[Opening Input records section]
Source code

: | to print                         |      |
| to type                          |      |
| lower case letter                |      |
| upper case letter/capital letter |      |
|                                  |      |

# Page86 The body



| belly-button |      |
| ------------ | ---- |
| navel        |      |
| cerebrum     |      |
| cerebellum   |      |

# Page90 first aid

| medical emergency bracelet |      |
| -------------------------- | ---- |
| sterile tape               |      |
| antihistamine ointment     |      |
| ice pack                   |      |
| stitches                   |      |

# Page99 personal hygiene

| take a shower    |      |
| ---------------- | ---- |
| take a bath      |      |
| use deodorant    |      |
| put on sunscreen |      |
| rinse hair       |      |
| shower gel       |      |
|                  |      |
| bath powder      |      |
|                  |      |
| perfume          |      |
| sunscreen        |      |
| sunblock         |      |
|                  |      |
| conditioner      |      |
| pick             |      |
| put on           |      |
[Closing Input records section]
* _Work required_:
Return every one of the lines above unchanged, character for character.

* _Task answer_:
Source code

: | to print                         |      |
| to type                          |      |
| lower case letter                |      |
| upper case letter/capital letter |      |
|                                  |      |

# Page86 The body



| belly-button |      |
| ------------ | ---- |
| navel        |      |
| cerebrum     |      |
| cerebellum   |      |

# Page90 first aid

| medical emergency bracelet |      |
| -------------------------- | ---- |
| sterile tape               |      |
| antihistamine ointment     |      |
| ice pack                   |      |
| stitches                   |      |

# Page99 personal hygiene

| take a shower    |      |
| ---------------- | ---- |
| take a bath      |      |
| use deodorant    |      |
| put on sunscreen |      |
| rinse hair       |      |
| shower gel       |      |
|                  |      |
| bath powder      |      |
|                  |      |
| perfume          |      |
| sunscreen        |      |
| sunblock         |      |
|                  |      |
| conditioner      |      |
| pick             |      |
| put on           |      |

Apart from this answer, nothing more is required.